Dataset items:
———

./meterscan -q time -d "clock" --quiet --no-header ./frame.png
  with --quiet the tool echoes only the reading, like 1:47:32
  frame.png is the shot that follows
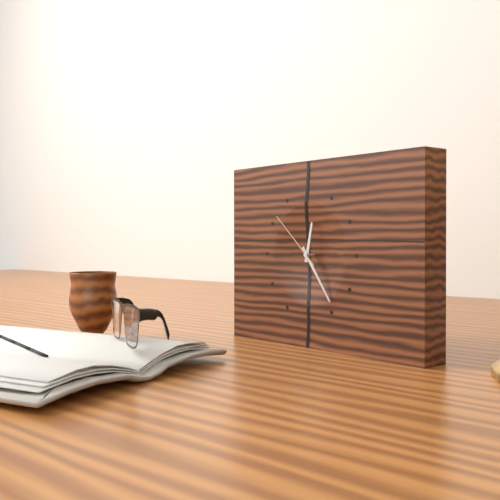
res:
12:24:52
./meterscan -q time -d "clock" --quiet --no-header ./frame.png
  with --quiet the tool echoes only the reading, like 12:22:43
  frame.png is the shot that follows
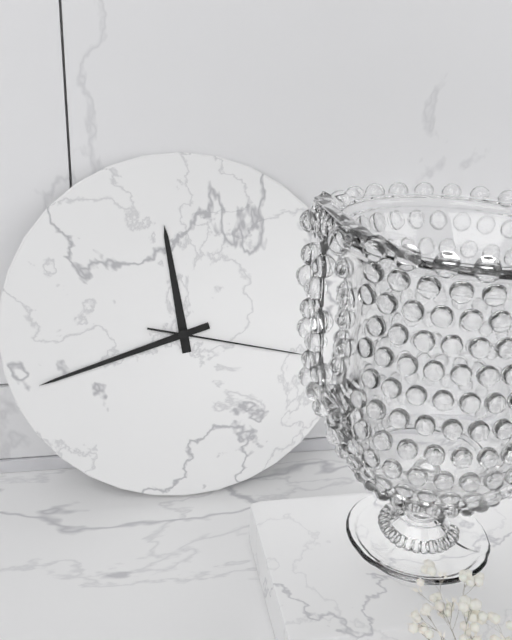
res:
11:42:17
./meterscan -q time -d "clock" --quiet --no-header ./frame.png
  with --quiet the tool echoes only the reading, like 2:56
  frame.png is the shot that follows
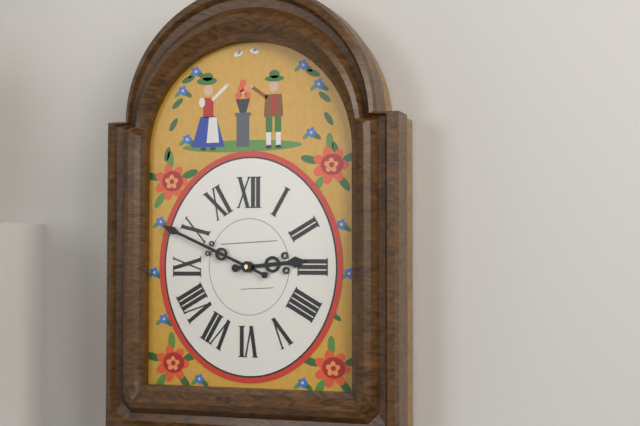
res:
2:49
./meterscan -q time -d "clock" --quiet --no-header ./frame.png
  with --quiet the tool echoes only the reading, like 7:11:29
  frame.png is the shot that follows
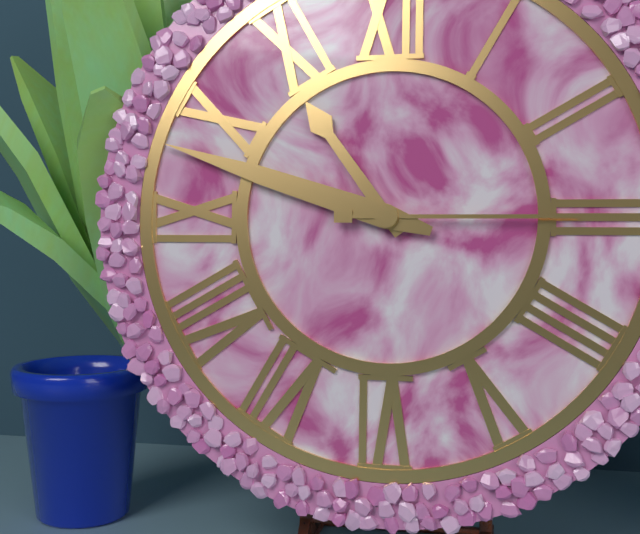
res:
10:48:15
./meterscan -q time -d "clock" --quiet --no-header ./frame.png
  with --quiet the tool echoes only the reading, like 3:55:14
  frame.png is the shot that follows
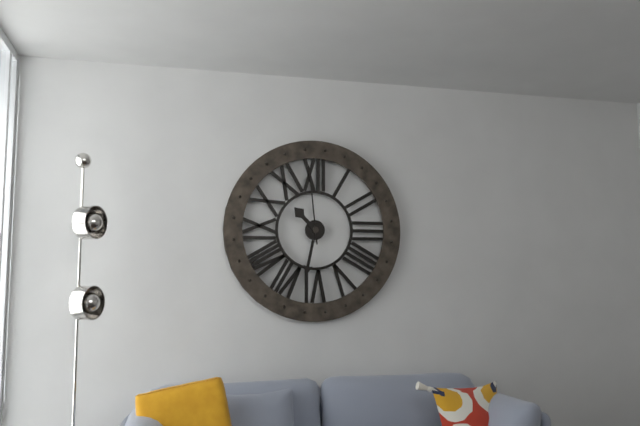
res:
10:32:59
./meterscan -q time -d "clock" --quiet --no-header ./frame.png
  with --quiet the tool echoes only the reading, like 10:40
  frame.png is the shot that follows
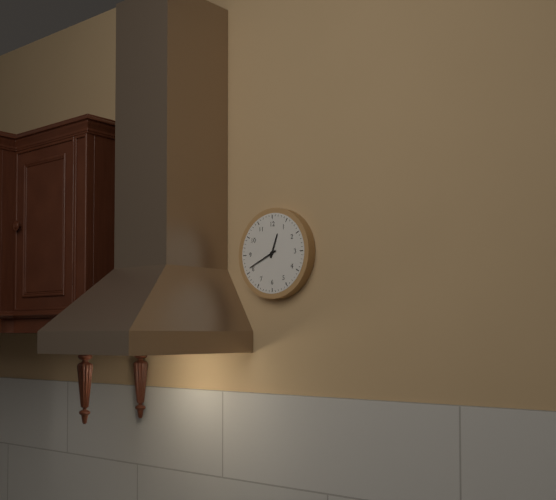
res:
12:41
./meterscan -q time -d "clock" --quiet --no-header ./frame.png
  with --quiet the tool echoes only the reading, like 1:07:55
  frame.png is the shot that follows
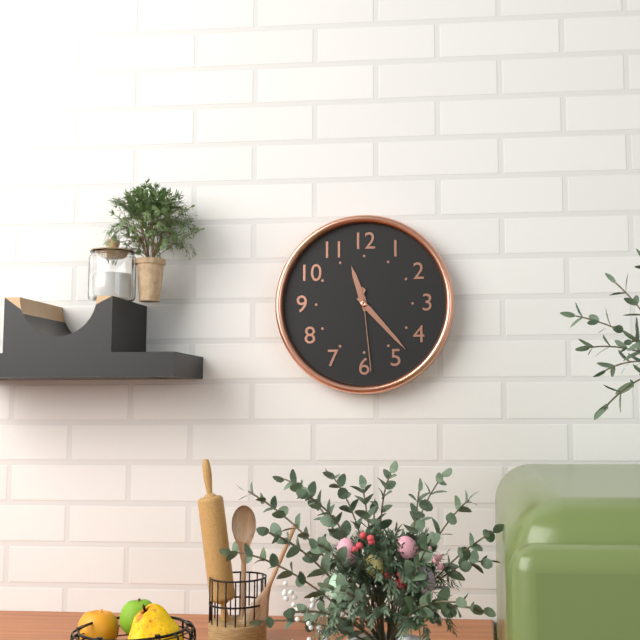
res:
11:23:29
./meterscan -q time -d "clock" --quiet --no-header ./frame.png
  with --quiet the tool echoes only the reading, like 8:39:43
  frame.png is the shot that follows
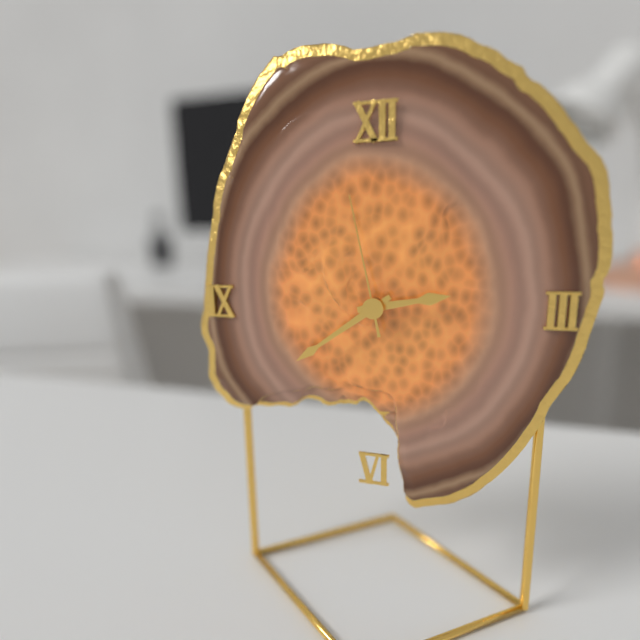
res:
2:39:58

———

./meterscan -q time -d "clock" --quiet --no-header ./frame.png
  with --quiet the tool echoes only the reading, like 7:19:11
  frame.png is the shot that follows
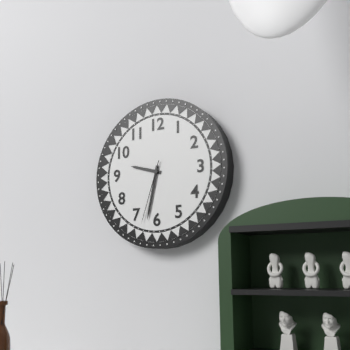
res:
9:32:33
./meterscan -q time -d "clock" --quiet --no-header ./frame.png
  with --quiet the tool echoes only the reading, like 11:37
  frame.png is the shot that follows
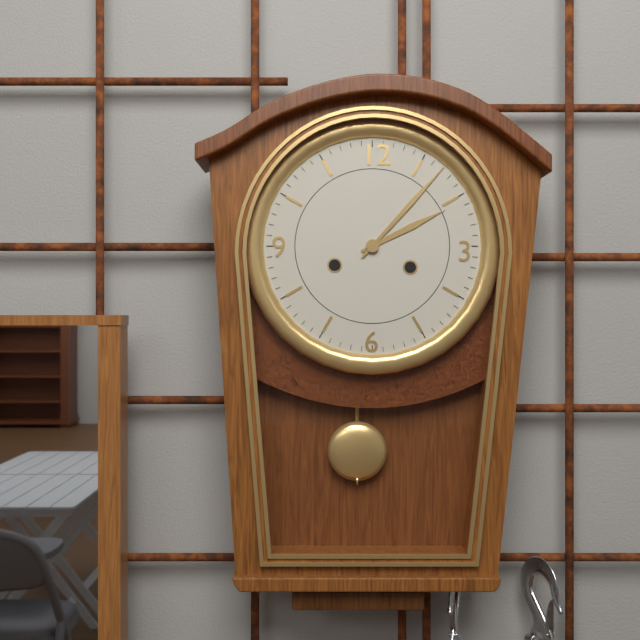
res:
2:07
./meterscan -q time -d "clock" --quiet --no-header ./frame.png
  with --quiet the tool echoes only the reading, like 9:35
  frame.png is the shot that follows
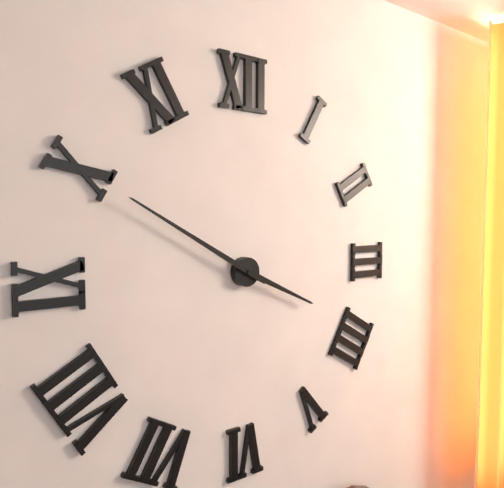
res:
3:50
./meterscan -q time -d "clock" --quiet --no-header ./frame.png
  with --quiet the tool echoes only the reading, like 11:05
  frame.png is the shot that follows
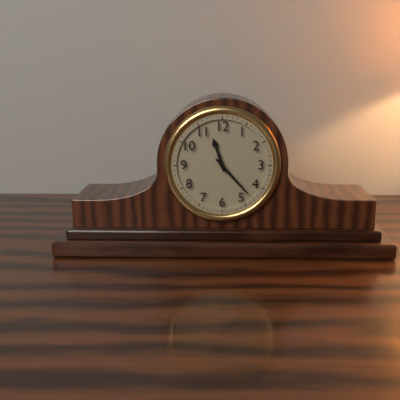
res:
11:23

———

What needs to be done
List each line above that contains the word "reading".

Worked answer
  with --quiet the tool echoes only the reading, like 1:47:32
  with --quiet the tool echoes only the reading, like 12:22:43
  with --quiet the tool echoes only the reading, like 2:56
  with --quiet the tool echoes only the reading, like 7:11:29
  with --quiet the tool echoes only the reading, like 3:55:14
  with --quiet the tool echoes only the reading, like 10:40
  with --quiet the tool echoes only the reading, like 1:07:55
  with --quiet the tool echoes only the reading, like 8:39:43
  with --quiet the tool echoes only the reading, like 7:19:11
  with --quiet the tool echoes only the reading, like 11:37
  with --quiet the tool echoes only the reading, like 9:35
  with --quiet the tool echoes only the reading, like 11:05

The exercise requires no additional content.